In sub-Saharan countries in particular, ‘unsound’ recycling practices are said to cause severe and even fatal lead poisoning among people working in and living around small and industrial-scale lead smelters, including children. This is just one of the findings of the broad co-operation project initiated by Germany’s Oeko-Institut that involved African environmental organisations in Cameroon, Ethiopia, Kenya and Tanzania.

Experts found that industrial recycling operations ‘often involve rudimentary techniques and lack workplace safety precautions’. The team compiled country-level information on smelters and recycling practices in order to raise awareness of the issues among policy-makers. Its conclusion is that governments and supervisory authorities need to take strong steps to enforce standards for environmentally-sound lead-acid battery recycling that are in line with human health principles.

Mistaken for infectious disease

‘The rules should not be defined anew for each individual country,’ stresses Tadesse Amera, director of PAN-Ethiopia. ‘It would rather make sense if such standards were applied globally. International organisations such as the United Nations Environment Programme have a major role to play here.’

In most African countries, workers and those living around lead smelters are generally not aware of the extreme health risks posed by such facilities because lead poisoning symptoms are usually thought to be signs of an infectious disease. ‘That is why the true causes of high rates of disease often remain concealed,’ comments Diana Mathai of Kenya’s Center for Justice, Governance and Environmental Action.

According to Mathai, positive action occurred only when they started to educate the affected communities about the risks and built the capacity of state and non-state actors on lead poisoning. ‘Seventeen battery recyclers in Kenya have been closed since then,’ she says. ‘This is an important first step, but we are still struggling with many contaminated sites and unregulated battery recycling.’

Mixed with aluminium

At the same time, the experts see further health risks to even larger sections of the population that have scarcely gained any attention so far because some of the contaminated materials extracted from battery recycling processes are used to manufacture consumer products such as water tanks or chairs.

‘In Cameroon, some of the lead is even mixed with aluminium to make artisanal cooking pots,’ notes Gilbert Kuepouo of Cameroon’s Research and Education Centre for Development. ‘So we must assume that large parts of the population ingest a certain daily dose of the heavy metal.’
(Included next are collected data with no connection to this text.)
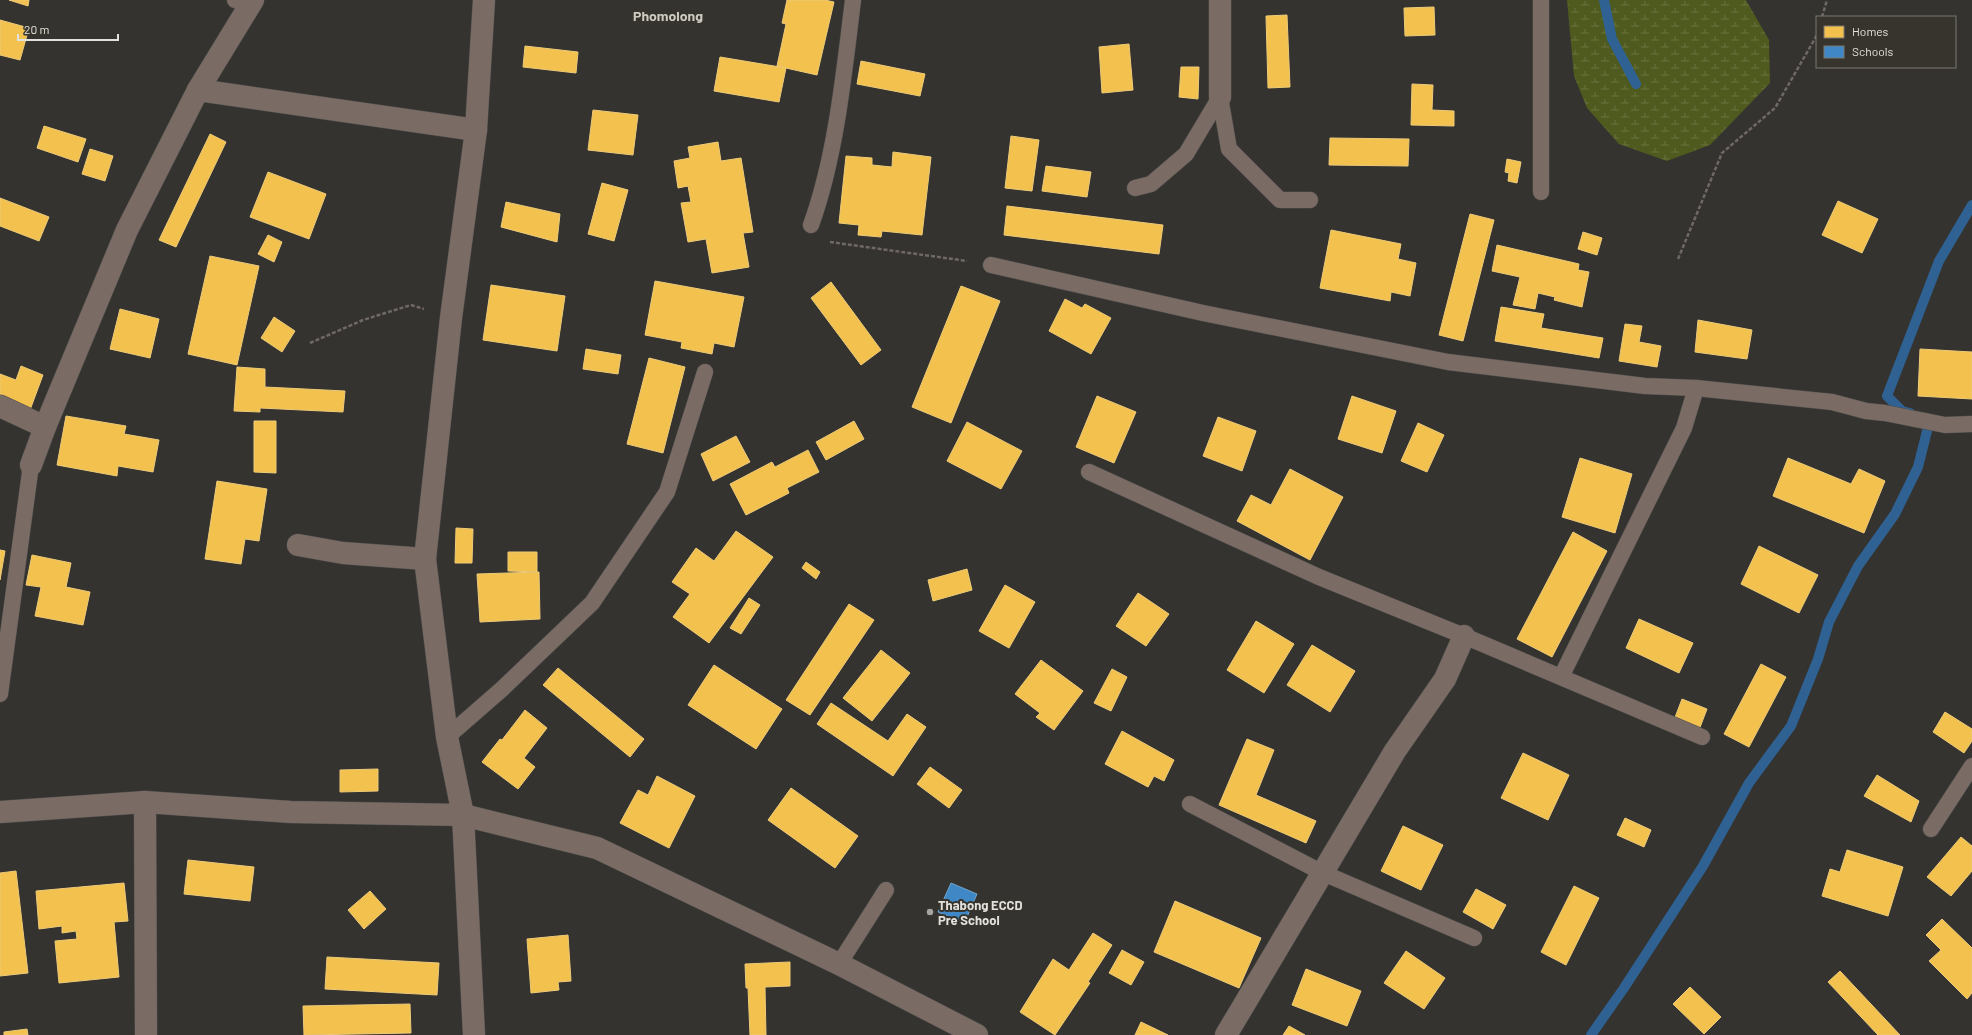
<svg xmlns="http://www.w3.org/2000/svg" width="1972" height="1035" font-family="Barlow,sans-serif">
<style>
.wetland{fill:url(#wetland-marsh)}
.homes{fill:#f2c14e;stroke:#eecb79}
.schools{fill:#3f88c5;stroke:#70a3cc}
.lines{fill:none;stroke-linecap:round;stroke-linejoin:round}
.stream{stroke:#2f6293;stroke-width:10}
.service-casing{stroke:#4f4e4c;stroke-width:17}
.minor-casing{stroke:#4f4e4c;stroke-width:23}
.path{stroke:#706864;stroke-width:2.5;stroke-dasharray:4 2;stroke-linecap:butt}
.service{stroke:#7a6b65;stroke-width:16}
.minor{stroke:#7a6b65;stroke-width:22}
.poi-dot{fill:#a6a4a0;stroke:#36342d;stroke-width:1.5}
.labels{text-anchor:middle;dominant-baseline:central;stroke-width:4;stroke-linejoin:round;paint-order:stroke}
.poi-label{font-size:13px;font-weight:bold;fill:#e3e1dd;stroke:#36342d;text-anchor:start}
.neighbourhood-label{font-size:14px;font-weight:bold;fill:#cecbc2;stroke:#36342d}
</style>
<defs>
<pattern id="wetland-marsh" width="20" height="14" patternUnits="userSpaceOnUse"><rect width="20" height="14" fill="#4f5a1e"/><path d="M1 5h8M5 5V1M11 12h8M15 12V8" fill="none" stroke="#68713e"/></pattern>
</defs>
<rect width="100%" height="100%" fill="#34332f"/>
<polygon class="wetland" points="1567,0 1746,0 1769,40 1770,83 1710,145 1667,161 1619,144 1587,108 1574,76"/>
<g class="homes">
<polygon points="9,0 29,0 28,6"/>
<polygon points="787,0 825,0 834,2 817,75 777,66 786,24 782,23"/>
<polygon points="1434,7 1435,35 1405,36 1404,8"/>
<polygon points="1287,15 1290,87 1268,88 1266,16"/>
<polygon points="0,20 29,28 20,60 0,55"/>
<polygon points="1129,44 1133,90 1102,93 1099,47"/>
<polygon points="525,46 578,52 576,73 523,67"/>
<polygon points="720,57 786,68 779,102 714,91"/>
<polygon points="861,61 925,74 920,96 857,84"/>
<polygon points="1181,67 1199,67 1198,99 1179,97"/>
<polygon points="1412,84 1433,85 1432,110 1454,111 1454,126 1411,125"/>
<polygon points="593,110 638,115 633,155 588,150"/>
<polygon points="44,126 86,139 78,162 37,148"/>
<polygon points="210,134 226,142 176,247 159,240"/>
<polygon points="1011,136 1039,140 1032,191 1005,188"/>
<polygon points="1330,138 1409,139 1408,166 1329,165"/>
<polygon points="718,142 721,161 741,158 753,232 743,233 749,267 712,273 706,239 688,242 681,203 691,202 688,186 678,188 674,161 690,158 688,147"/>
<polygon points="90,149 113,156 105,181 82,174"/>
<polygon points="893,152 931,157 922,235 882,231 881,237 858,235 859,225 839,223 846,156 872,158 872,165 892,167"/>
<polygon points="1507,159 1521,162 1517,183 1508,181 1509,173 1505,172"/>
<polygon points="1046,166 1091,172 1087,197 1042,191"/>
<polygon points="268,172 326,194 309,239 250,217"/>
<polygon points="602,183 628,190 614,241 588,234"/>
<polygon points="0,198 49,217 39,241 0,226"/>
<polygon points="1838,201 1878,219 1862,253 1822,235"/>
<polygon points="506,202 560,214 557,242 501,227"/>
<polygon points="1007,206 1163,225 1159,254 1004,235"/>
<polygon points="1470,214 1494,220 1463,341 1439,335"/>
<polygon points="1331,230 1401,244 1398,259 1416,263 1410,296 1391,292 1390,301 1320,288"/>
<polygon points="1583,232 1602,238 1597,255 1578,249"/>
<polygon points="268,235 282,242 274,262 258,254"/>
<polygon points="1497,245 1579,264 1578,270 1589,272 1582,307 1554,300 1555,297 1538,293 1535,309 1513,305 1520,277 1492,271"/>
<polygon points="210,256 259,266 237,365 188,354"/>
<polygon points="655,281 744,297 734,347 714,343 712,354 681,348 682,342 645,335"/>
<polygon points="831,282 881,350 861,365 811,298"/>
<polygon points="491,285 565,296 557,351 483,340"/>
<polygon points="961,286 1000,301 951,423 912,407"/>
<polygon points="1065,299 1082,308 1085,304 1111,318 1091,354 1049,331"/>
<polygon points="1501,307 1544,314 1541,328 1603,338 1599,358 1495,341"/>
<polygon points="120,309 159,319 150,358 110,349"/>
<polygon points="274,317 295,331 282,352 261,338"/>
<polygon points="1698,320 1752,330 1747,359 1695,352"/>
<polygon points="1625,324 1642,326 1639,342 1661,346 1657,367 1619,361"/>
<polygon points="586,349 621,355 618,374 583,369"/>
<polygon points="1920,349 1972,352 1972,399 1918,396"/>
<polygon points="649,358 685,367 663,453 627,444"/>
<polygon points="21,366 43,375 30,410 0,398 0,374 16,380"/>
<polygon points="237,367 265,369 265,387 345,391 343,412 260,408 260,412 234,411"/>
<polygon points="1097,396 1136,412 1114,463 1076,447"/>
<polygon points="1352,396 1396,411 1382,453 1338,439"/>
<polygon points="66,416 126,426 124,434 159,440 153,472 118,466 117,476 57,465"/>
<polygon points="1218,417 1256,431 1242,471 1203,456"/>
<polygon points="254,421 276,421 276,473 254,472"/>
<polygon points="854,421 864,439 826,460 816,442"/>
<polygon points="967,422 1022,451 1001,489 947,461"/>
<polygon points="1418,423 1444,435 1427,472 1401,461"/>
<polygon points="736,436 750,462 713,481 701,454"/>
<polygon points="808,450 819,472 787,488 789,493 746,515 730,484 772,462 775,467"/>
<polygon points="1580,458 1632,474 1615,533 1562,517"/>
<polygon points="1788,458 1851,484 1859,469 1885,481 1864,533 1773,496"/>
<polygon points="1290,469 1343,497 1310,560 1237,521 1251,495 1271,505"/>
<polygon points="217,481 267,489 259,541 245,539 241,564 205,559"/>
<polygon points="456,528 473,529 472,563 455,563"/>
<polygon points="736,531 773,557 709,643 673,617 690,594 672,582 696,548 714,561"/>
<polygon points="1573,532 1607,551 1552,657 1517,639"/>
<polygon points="1759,546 1818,575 1799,613 1741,584"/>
<polygon points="0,550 5,551 0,580"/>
<polygon points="508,552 537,552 537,572 508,571"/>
<polygon points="32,555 71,563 66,587 90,592 83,625 35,616 41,587 26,585"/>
<polygon points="806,562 820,572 816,579 802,568"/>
<polygon points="967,569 972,590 933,601 928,580"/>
<polygon points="539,572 540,619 480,622 477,574"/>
<polygon points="1005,585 1035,602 1009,648 979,631"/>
<polygon points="1138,593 1169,614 1146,646 1116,626"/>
<polygon points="749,598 760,605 741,634 730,628"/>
<polygon points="849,604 874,620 810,715 786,700"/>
<polygon points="1639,619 1693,643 1679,673 1626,648"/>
<polygon points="1256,621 1294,644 1264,693 1227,670"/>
<polygon points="1312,645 1355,671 1330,712 1287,685"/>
<polygon points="881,650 910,673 872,721 843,698"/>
<polygon points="1041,660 1083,691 1054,730 1036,717 1040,713 1015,694"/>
<polygon points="1761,664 1786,677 1749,747 1724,734"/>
<polygon points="714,665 782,709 756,749 688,705"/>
<polygon points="558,668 644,739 630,757 543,685"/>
<polygon points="1112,669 1127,677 1111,711 1094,703"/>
<polygon points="1682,699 1707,709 1699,730 1674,720"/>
<polygon points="831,703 888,741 907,714 926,727 893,776 817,724"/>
<polygon points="525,710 547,728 524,758 535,767 518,789 482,762 500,739 502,740"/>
<polygon points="1945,712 1972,729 1972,741 1964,753 1933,732"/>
<polygon points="1122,731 1174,760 1164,781 1154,776 1148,787 1105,764"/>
<polygon points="1247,739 1274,750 1256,795 1316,821 1306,843 1219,805"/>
<polygon points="1523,753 1569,775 1548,820 1501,798"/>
<polygon points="930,767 962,790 949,808 917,784"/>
<polygon points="378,769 378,791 340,792 340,770"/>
<polygon points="1877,775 1919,801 1911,822 1864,796"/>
<polygon points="657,776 695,796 669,848 620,823 638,790 648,795"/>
<polygon points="791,788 858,836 835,868 768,820"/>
<polygon points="1625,818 1651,830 1644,847 1617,835"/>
<polygon points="1403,826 1443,845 1421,890 1381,871"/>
<polygon points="1961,837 1972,846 1972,871 1951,896 1927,877"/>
<polygon points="1847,850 1903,867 1888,916 1822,896 1830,869 1840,872"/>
<polygon points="188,860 254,867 250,901 184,894"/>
<polygon points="16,871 28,973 0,976 0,873"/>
<polygon points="124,883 128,921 114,922 119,977 59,983 55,941 77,939 76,931 62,933 62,926 39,929 36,891"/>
<polygon points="1574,886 1599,898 1566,965 1541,952"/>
<polygon points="1476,889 1506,905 1493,929 1463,912"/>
<polygon points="370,891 386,909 364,929 348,910"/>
<polygon points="1175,901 1261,938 1239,988 1154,952"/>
<polygon points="1942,919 1972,948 1972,993 1967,999 1929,961 1941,950 1926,935"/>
<polygon points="1093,933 1112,945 1088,982 1090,983 1055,1035 1020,1012 1053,959 1069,970"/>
<polygon points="568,935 571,981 558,982 559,990 531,993 527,939"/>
<polygon points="1122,950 1144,962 1131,985 1109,973"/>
<polygon points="1406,951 1445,978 1424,1009 1384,983"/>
<polygon points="327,957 439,963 437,995 325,989"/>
<polygon points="790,962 790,986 765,987 766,1035 750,1035 748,988 746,988 745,964"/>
<polygon points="1306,969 1361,991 1347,1026 1292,1005"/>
<polygon points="1840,971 1900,1035 1878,1035 1828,982"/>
<polygon points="1690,987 1721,1017 1704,1034 1673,1004"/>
<polygon points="410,1004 411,1033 304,1035 303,1006"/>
<polygon points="1141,1022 1168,1035 1135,1035"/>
<polygon points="1289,1026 1305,1035 1283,1035"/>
<polygon points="27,1029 28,1035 4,1035 4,1032"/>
</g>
<polygon class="schools" points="951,883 977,894 964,924 938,912"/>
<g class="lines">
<g class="stream">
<polyline points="1604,0 1612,39 1636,84"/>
<polyline points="1910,413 1902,411 1887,396 1939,261 1972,205"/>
<polyline points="1591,1035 1624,988 1703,866 1749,783 1791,726 1818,659 1829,622 1858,566 1895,514 1918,467 1927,431"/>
</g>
<defs>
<g id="service">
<polyline points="235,0 252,4"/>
<polyline points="1220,97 1229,149 1280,200 1310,200"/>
<polyline points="1135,188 1151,184 1186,154 1220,97"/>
<polyline points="1541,192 1541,0"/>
<path d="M811,225C836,156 844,73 853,0"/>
<polyline points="991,265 1203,313 1448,362 1645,386 1696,388 1832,402 1866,411 1885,413 1945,425 1972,424"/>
<polyline points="1089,472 1319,577 1464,636 1702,737"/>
<polyline points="1561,677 1684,428 1696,388"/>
<polyline points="0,694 31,465"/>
<polyline points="447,737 502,689 592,603 667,492 705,372"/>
<polyline points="1190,804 1323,873 1474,938"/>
<polyline points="1931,829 1972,766"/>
<polyline points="839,964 886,890"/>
</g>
<g id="minor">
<polyline points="198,90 476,130"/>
<polyline points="1220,97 1220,0"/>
<polyline points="0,406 45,427"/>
<polyline points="31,465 45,427 127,230 198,90 253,0"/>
<polyline points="298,545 343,553 425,559"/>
<polyline points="145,802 146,1035"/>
<polyline points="0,812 145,802 291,812 463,815 597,848 839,964 977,1035"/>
<polyline points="474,1035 463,815 447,737 425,559 451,318 476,130 484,0"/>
<polyline points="1226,1035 1395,751 1445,679 1464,636"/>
</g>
</defs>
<use href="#service" class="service-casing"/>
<use href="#minor" class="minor-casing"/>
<g class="path">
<polyline points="1822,17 1827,0"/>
<polyline points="830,242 967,261"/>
<polyline points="1678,259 1722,153 1775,108 1817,35"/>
<polyline points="310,343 363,320 411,305 424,309"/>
</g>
<use href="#service" class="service"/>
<use href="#minor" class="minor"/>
</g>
<circle class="poi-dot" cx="930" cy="912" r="4"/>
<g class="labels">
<g class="poi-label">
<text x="938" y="905">Thabong ECCD<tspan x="938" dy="15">Pre School</tspan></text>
</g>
<g class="neighbourhood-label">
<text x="668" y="15">Phomolong</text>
</g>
</g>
<rect x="1816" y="16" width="140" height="52" fill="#36342d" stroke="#7b7973"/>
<rect x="1824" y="26" width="20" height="12" fill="#f2c14e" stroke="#7b7973"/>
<text x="1852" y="36" font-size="12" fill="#e3e1dd">Homes</text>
<rect x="1824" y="46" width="20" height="12" fill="#3f88c5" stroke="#7b7973"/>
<text x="1852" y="56" font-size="12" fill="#e3e1dd">Schools</text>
<path d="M18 34v6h100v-6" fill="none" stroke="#e3e1dd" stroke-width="2"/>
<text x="24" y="34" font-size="12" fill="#e3e1dd" stroke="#36342d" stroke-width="3" paint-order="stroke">20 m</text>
</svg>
More than 800 000 tonnes of lead from discarded batteries is said to arise in Africa every year. Usually, there is no industrial application for the heavy metal locally so most is exported – mainly to smelters in Europe and Asia which then supply car battery manufacturers.

Take responsibility!

According to Andreas Manhart, senior researcher at the Oeko-Institut, the big buyers of lead – ‘including Europe’s automobile industry’ – should assume responsibility for their supply chain. ‘Some are already doing this, but mostly just by making demands upon their direct suppliers,’ he says. ‘The first links in the chain are largely ignored.’